• Reading text:

Getting older with a degenerative back condition and having a high-stance Jeep TJ can make for an ever-increasing problem with getting up and into the vehicle. Due to this, I had been looking for the last couple of years for some form of step to be able to make this easier, and yet, something that was durable and purpose-built enough to handle potential damage from typical off-road obstacles. I considered a number of manually deployed step approaches, including some DIY versions, but having to get something out, attach it, and then take it off and store it each time was just too labor intensive to be practical IMO. I also considered AMP Research Power Steps (which I have on our Dodge Ram 3500 pickup truck), but I realized that these expensive electric steps would not be able to handle the slightest contact with a rock in the rocker panel area without substantial damage.

I was about ready to throw in the towel when I came across the Rock-Slide Engineering (R-SE) Step Slider thread on the JK Owners forum ... https://www.jkowners.com/forum/showthread.php?t=18115

While the Step Slider concept took quite a while to go through the prototyping and testing phases as R-SE worked the bugs out, I was happy to learn that the TJ version Step Sliders had been recently released for sale to the public as of my first call to R-SE back in late December. Due to $1,799 cost, I had to wait to get my tax refund in hand before proceeding, but I at least knew that the R-SE Step Sliders were exactly what I had been looking for.

• Rows:
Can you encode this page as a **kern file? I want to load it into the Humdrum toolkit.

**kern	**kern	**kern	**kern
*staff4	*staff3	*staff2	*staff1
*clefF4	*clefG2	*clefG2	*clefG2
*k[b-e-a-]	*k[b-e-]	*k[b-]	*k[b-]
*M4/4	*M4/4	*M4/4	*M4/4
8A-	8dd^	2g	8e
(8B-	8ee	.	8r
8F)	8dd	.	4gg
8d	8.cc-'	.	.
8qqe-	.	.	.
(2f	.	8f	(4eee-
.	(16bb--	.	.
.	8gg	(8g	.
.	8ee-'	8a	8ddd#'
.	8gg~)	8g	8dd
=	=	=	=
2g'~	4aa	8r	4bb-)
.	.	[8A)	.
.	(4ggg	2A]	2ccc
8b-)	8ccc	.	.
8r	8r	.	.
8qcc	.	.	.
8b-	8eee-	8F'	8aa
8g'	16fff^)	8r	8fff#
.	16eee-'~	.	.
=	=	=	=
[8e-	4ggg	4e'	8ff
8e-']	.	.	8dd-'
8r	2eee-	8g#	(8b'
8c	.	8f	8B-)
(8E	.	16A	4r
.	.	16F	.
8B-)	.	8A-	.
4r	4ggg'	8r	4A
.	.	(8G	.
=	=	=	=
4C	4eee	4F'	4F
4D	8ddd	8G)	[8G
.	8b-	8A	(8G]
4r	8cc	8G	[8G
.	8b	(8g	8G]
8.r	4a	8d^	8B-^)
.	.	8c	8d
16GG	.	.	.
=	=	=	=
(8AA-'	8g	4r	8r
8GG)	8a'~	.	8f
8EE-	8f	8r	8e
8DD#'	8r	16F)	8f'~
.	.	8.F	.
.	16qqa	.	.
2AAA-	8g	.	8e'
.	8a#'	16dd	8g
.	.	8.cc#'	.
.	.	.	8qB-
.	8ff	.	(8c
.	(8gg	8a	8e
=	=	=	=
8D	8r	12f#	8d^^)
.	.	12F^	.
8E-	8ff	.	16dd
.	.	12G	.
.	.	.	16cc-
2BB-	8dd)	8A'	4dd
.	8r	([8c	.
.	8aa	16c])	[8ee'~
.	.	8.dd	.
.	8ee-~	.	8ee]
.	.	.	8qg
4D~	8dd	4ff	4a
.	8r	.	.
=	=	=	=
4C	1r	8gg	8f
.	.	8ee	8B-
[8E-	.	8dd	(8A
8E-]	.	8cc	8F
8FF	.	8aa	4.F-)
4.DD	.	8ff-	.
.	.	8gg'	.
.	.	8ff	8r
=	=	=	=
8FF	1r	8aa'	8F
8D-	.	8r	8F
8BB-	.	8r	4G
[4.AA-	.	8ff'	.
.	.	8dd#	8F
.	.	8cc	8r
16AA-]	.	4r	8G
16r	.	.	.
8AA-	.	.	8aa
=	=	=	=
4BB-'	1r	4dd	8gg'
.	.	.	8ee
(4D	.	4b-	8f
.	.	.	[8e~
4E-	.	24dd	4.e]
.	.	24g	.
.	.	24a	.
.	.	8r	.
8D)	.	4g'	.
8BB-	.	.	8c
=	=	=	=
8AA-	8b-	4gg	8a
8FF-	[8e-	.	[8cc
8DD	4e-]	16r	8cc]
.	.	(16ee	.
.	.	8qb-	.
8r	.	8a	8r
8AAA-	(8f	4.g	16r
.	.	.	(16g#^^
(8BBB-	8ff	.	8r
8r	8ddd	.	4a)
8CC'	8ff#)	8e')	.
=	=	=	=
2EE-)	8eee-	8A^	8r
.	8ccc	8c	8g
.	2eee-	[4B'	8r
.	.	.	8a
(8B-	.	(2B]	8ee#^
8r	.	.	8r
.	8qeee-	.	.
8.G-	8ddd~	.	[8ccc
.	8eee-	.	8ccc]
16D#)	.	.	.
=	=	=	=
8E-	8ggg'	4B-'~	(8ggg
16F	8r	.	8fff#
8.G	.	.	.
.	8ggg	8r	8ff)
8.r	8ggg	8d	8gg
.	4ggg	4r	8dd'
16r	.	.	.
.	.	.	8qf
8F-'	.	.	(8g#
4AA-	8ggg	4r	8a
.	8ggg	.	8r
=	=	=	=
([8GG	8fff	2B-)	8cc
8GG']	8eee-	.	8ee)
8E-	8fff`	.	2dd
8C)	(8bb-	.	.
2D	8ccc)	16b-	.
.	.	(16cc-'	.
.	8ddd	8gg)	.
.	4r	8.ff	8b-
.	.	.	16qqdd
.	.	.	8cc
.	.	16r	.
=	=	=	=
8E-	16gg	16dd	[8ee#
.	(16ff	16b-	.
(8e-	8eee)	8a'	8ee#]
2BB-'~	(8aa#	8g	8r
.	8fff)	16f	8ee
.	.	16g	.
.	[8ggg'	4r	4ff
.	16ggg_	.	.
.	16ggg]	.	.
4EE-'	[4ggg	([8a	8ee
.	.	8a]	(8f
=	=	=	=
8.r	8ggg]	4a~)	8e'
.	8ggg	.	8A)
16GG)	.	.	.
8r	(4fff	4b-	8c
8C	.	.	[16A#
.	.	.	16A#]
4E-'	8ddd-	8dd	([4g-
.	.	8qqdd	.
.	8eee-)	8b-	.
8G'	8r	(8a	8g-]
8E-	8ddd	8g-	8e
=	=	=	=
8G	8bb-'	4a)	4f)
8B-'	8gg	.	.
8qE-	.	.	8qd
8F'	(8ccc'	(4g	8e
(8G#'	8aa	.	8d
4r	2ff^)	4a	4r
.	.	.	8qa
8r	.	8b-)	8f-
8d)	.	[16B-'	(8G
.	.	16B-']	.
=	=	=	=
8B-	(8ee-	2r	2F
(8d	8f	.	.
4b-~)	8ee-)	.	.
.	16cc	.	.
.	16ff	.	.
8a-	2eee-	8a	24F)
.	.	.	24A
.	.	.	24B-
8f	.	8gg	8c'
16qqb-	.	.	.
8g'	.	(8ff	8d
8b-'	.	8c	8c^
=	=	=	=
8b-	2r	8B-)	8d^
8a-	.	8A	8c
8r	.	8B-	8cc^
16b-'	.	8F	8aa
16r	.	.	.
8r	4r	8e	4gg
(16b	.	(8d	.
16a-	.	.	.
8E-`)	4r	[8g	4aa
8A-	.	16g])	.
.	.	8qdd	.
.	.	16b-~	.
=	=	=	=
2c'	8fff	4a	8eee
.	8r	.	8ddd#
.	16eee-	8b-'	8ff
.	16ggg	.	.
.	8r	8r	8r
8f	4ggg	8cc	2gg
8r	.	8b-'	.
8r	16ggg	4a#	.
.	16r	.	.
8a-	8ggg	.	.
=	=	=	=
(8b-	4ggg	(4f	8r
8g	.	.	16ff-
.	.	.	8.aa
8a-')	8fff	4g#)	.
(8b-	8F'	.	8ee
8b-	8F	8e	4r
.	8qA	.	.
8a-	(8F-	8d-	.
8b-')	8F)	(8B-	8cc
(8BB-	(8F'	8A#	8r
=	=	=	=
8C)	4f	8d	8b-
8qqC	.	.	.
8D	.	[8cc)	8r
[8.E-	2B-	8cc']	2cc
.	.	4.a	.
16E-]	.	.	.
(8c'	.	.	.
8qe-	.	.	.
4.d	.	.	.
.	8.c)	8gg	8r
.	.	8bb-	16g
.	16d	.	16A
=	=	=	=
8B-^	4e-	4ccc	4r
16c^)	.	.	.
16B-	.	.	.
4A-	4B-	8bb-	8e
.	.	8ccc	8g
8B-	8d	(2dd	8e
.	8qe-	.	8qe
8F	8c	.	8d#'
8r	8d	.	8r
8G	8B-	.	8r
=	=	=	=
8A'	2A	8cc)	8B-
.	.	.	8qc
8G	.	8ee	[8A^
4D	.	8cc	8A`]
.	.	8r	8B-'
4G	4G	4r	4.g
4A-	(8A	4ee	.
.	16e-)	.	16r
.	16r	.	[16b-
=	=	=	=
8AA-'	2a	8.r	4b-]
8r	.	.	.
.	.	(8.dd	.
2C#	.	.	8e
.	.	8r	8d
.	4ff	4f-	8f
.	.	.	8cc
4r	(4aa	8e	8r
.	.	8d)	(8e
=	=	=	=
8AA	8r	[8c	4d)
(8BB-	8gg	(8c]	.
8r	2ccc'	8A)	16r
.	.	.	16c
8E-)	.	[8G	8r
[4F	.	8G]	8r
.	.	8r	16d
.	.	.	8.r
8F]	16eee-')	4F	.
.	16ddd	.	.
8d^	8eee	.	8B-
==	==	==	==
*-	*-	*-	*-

• What is being asked: From the text about the Jeep step sliders, print the passage that opens with the words containing "While the Step" and ends with "been looking for.", reproducing it word for word.

• Written reply:
While the Step Slider concept took quite a while to go through the prototyping and testing phases as R-SE worked the bugs out, I was happy to learn that the TJ version Step Sliders had been recently released for sale to the public as of my first call to R-SE back in late December. Due to $1,799 cost, I had to wait to get my tax refund in hand before proceeding, but I at least knew that the R-SE Step Sliders were exactly what I had been looking for.